## Records provided
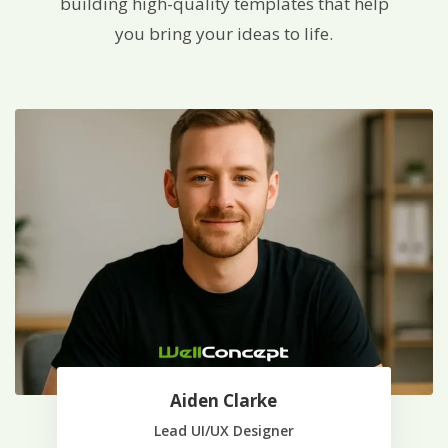
building high-quality templates that help
you bring your ideas to life.
Aiden Clarke
Lead UI/UX Designer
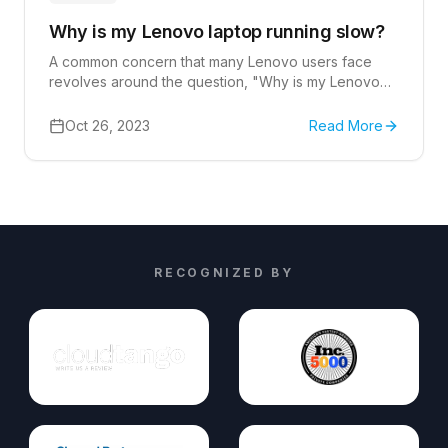
Why is my Lenovo laptop running slow?
A common concern that many Lenovo users face
revolves around the question, "Why is my Lenovo
laptop running slow?"
Oct 26, 2023
Read More
RECOGNIZED BY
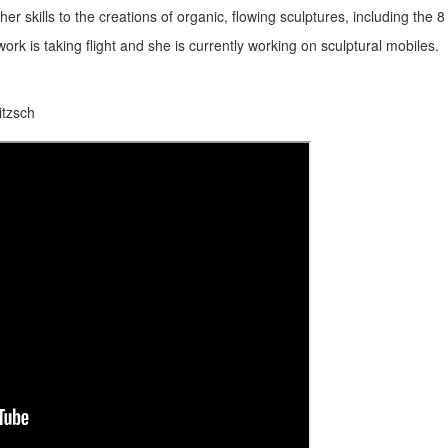
her skills to the creations of organic, flowing sculptures, including the 8 
rk is taking flight and she is currently working on sculptural mobiles.
itzsch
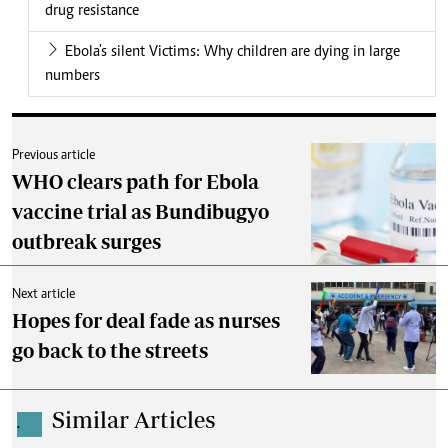
drug resistance
Ebola's silent Victims: Why children are dying in large
numbers
Previous article
WHO clears path for Ebola
vaccine trial as Bundibugyo
outbreak surges
Next article
Hopes for deal fade as nurses
go back to the streets
Similar Articles
.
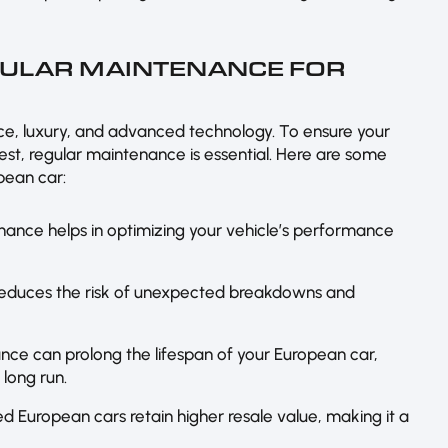
GULAR MAINTENANCE FOR
e, luxury, and advanced technology. To ensure your
est, regular maintenance is essential. Here are some
pean car:
nance helps in optimizing your vehicle’s performance
reduces the risk of unexpected breakdowns and
nce can prolong the lifespan of your European car,
 long run.
ed European cars retain higher resale value, making it a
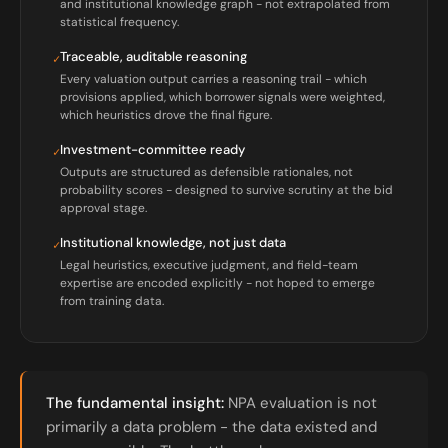
and institutional knowledge graph - not extrapolated from
statistical frequency.
Traceable, auditable reasoning
✓
Every valuation output carries a reasoning trail - which
provisions applied, which borrower signals were weighted,
which heuristics drove the final figure.
Investment-committee ready
✓
Outputs are structured as defensible rationales, not
probability scores - designed to survive scrutiny at the bid
approval stage.
Institutional knowledge, not just data
✓
Legal heuristics, executive judgment, and field-team
expertise are encoded explicitly - not hoped to emerge
from training data.
The fundamental insight:
NPA evaluation is not
primarily a data problem - the data existed and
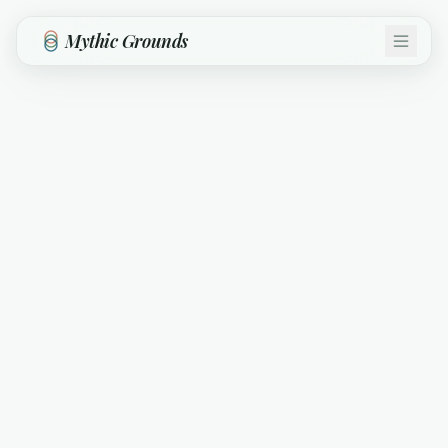
Skip to main content
Mythic Grounds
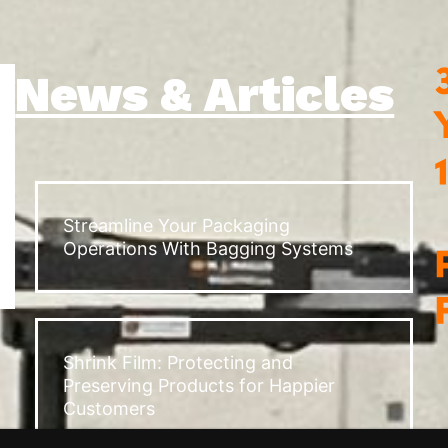
News & Articles
Streamline Your Packaging
Operations With Bagging Systems
Shrink Film: Protecting and
Preserving Products for Happier
Customers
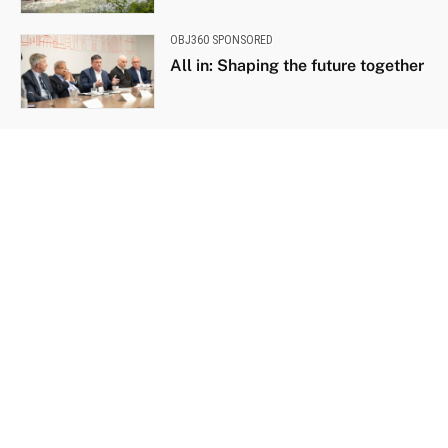
OBJ360 SPONSORED
All in: Shaping the future together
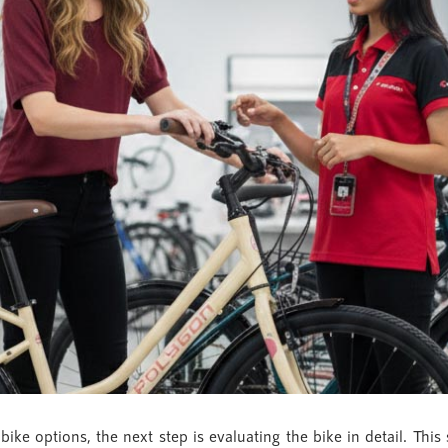
ke options, the next step is evaluating the bike in detail. This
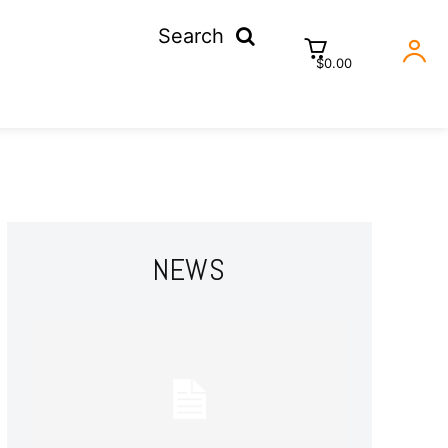
Search
$0.00
NEWS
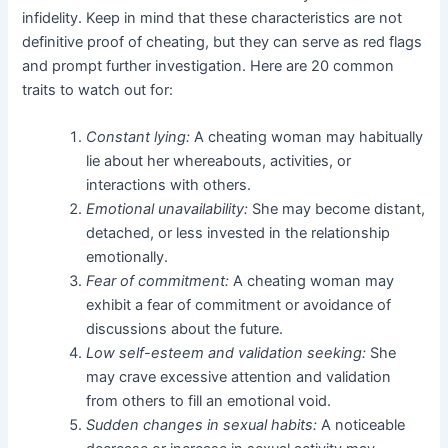
infidelity. Keep in mind that these characteristics are not
definitive proof of cheating, but they can serve as red flags
and prompt further investigation. Here are 20 common
traits to watch out for:
Constant lying:
A cheating woman may habitually
lie about her whereabouts, activities, or
interactions with others.
Emotional unavailability:
She may become distant,
detached, or less invested in the relationship
emotionally.
Fear of commitment:
A cheating woman may
exhibit a fear of commitment or avoidance of
discussions about the future.
Low self-esteem and validation seeking:
She
may crave excessive attention and validation
from others to fill an emotional void.
Sudden changes in sexual habits:
A noticeable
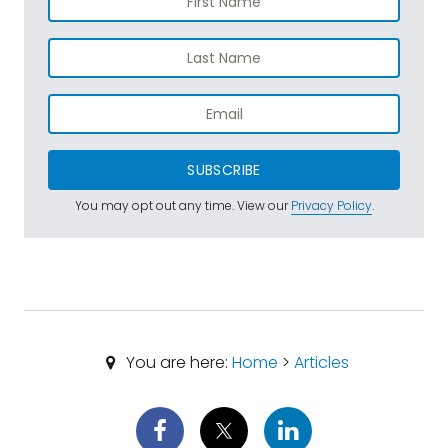
SUBSCRIBE
You may opt out any time. View our
Privacy Policy
.
You are here:
Home
>
Articles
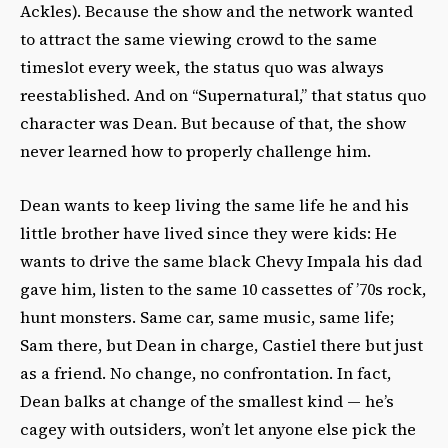
Ackles).
Because the show and the network wanted
to attract the same viewing crowd to the same
timeslot every week, the status quo was always
reestablished. And on “Supernatural,” that status quo
character was Dean.
But because of that, the show
never learned how to properly challenge him.
Dean wants to keep living the same life he and his
little brother have lived since they were kids: He
wants to drive the same black Chevy Impala his dad
gave him, listen to the same 10 cassettes of ’70s rock,
hunt monsters.
Same car, same music, same life;
Sam there, but Dean in charge, Castiel there but just
as a friend. No change, no confrontation
. In fact,
Dean balks at change of the smallest kind — he’s
cagey with outsiders, won’t let anyone else pick the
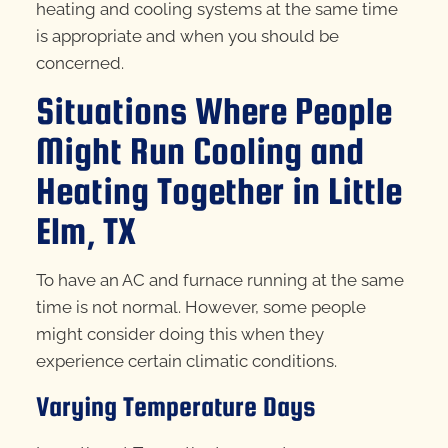
heating and cooling systems at the same time
is appropriate and when you should be
concerned.
Situations Where People
Might Run Cooling and
Heating Together in Little
Elm, TX
To have an AC and furnace running at the same
time is not normal. However, some people
might consider doing this when they
experience certain climatic conditions.
Varying Temperature Days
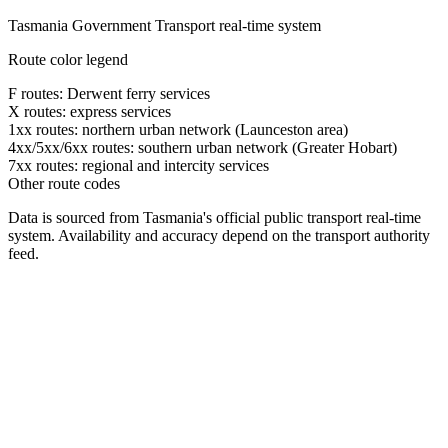
Tasmania Government Transport real-time system
Route color legend
F routes: Derwent ferry services
X routes: express services
1xx routes: northern urban network (Launceston area)
4xx/5xx/6xx routes: southern urban network (Greater Hobart)
7xx routes: regional and intercity services
Other route codes
Data is sourced from Tasmania's official public transport real-time
system. Availability and accuracy depend on the transport authority
feed.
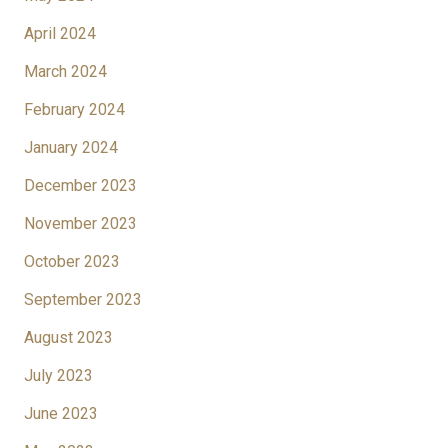
April 2024
March 2024
February 2024
January 2024
December 2023
November 2023
October 2023
September 2023
August 2023
July 2023
June 2023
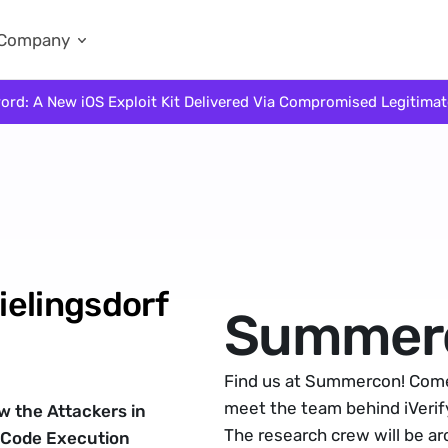
Company
ord: A New iOS Exploit Kit Delivered Via Compromised Legitima
elingsdorf 
Summer
Find us at Summercon! Come 
meet the team behind iVerify
 the Attackers in 
The research crew will be a
 Code Execution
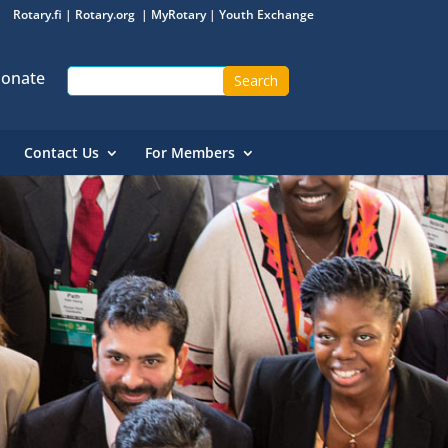
Rotary.fi
|
Rotary.org
|
MyRotary
|
Youth Exchange
onate
Contact Us
For Members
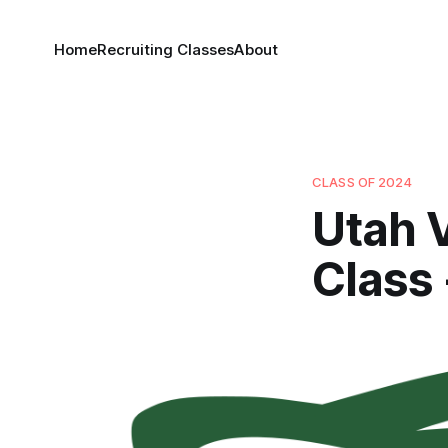
Home
Recruiting Classes
About
CLASS OF 2024
Utah V
Class 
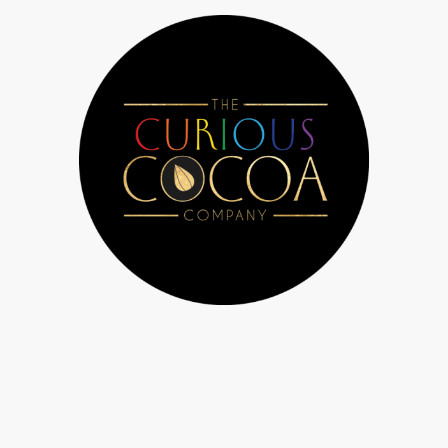
 Us
Chocolate workshops & parties
Bespoke orders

## What is required
Copy every line of the data that carries the word "Ebola".

## Answer section
Ebola's silent Victims: Why children are dying in large
WHO clears path for Ebola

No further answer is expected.